Retroscena Totti: perché ha deciso di entrare nel basket
La Maxima Roma, dopo aver assegnato ad Aaron Holiday il compito di smazzare assist sul campo per la nuova creatura che Paul Matiasic ha voluto portare nella Capitale, si affida ora alla leggenda Francesco Totti per far breccia nel cuore di una piazza vogliosa di grande basket. Advisor della proprietà e delegato allo sviluppo della fan base e delle operazioni di corporate social responsibility è il ruolo assegnato all’ex numero 10 giallorosso, con “l’impegno a far crescere questo sport in tutta Roma e formare la prossima generazione di giocatori”, come si legge nel comunicato.

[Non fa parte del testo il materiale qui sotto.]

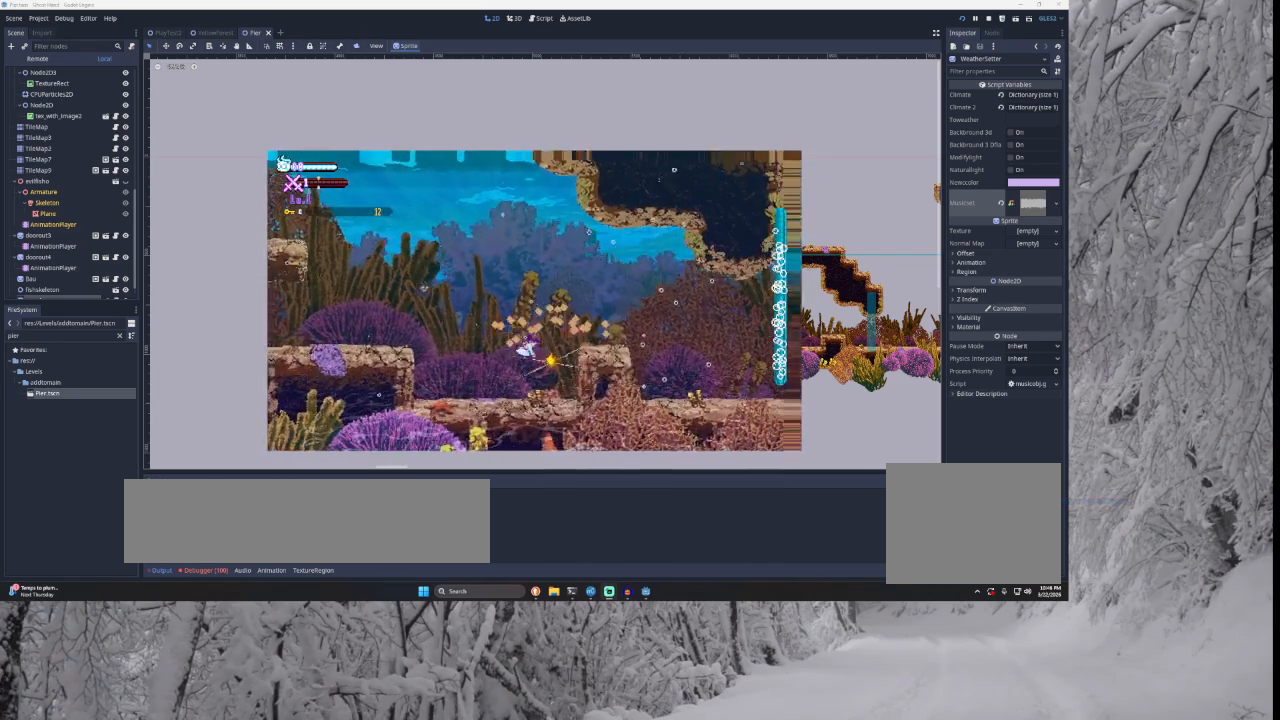
{"buttons": [], "left_stick": "right", "right_stick": "center", "events": [[67, "SQUARE", "down"], [200, "SQUARE", "up"]]}
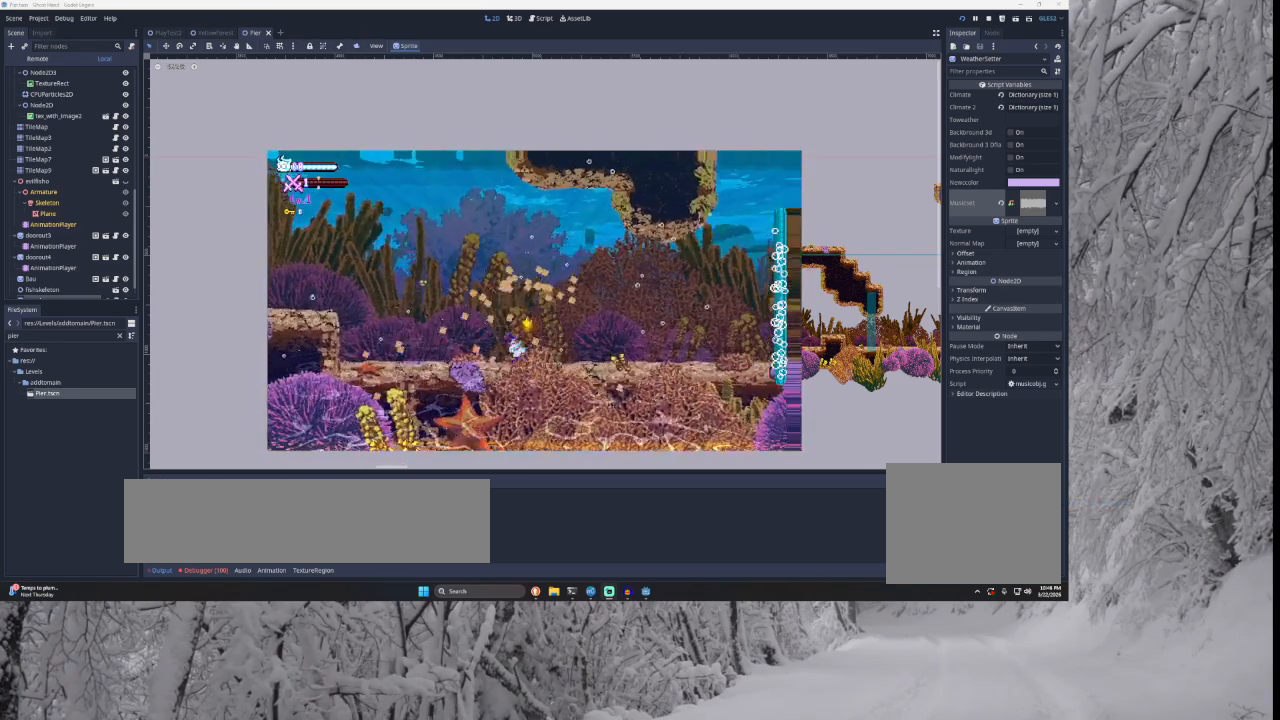
{"buttons": [], "left_stick": "right", "right_stick": "center", "events": []}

Totti entra nel basket, cosa ha detto
«Avevo voglia di nuovi stimoli - le prime parole di Totti - e sentivo il desiderio di mettermi in gioco accettando una nuova sfida. Il ruolo e soprattutto il progetto che mi sono stati proposti mi hanno convinto fin da subito. Sono molto felice di poter essere parte attiva di questo progetto e ringrazio la società per la fiducia che ha deciso di accordarmi. Il primo obiettivo sarà costruire un gruppo solido, rafforzare la squadra e creare tutte le condizioni per diventare un’eccellenza del campionato italiano, poi guarderemo all’Europa e oltre. L’ambizione è importante, ma lo è ancora di più il desiderio di costruire qualcosa che possa durare nel tempo: vogliamo regalare a Roma e ai romani una squadra di basket da sostenere, nella quale riconoscersi e di cui essere orgogliosi».Gonfia il petto d’orgoglio il presidente Matiasic per l’ingaggio del fuoriclasse proveniente dal calcio: «La partecipazione di Francesco al progetto di Maxima Roma rappresenta la conferma della nostra identità come club e dimostra che stiamo costruendo qualcosa con cui l’intera città possa riconoscersi. Poche persone comprendono meglio di lui la responsabilità di rappresentare Roma ai massimi livelli. Siamo orgogliosi di accoglierlo come nostro advisor e delegato ad attività chiave come lo sviluppo della fan base e le operazioni CSR».
"Totti ha intuito e visione"
Totti è una garanzia per il patron americano: «Avere al nostro fianco una figura del calibro di Francesco rafforza ulteriormente un progetto già di per sé ambizioso. Il suo ruolo non sarà puramente simbolico: la presenza di Francesco all’interno del club rappresenta un impegno concreto da parte di chi vuole aiutarci a costruire qualcosa di significativo. Sarà un partner di prim’ordine per noi e per tutto il nostro club, mettendo a disposizione il suo intuito sportivo e la sua visione unica, volta a fare sempre ciò che è meglio per Roma. La Capitale merita una grande squadra di pallacanestro ai massimi livelli delle competizioni nazionali ed europee, stiamo lavorando per crearne una di cui tutti i romani possano andare fieri».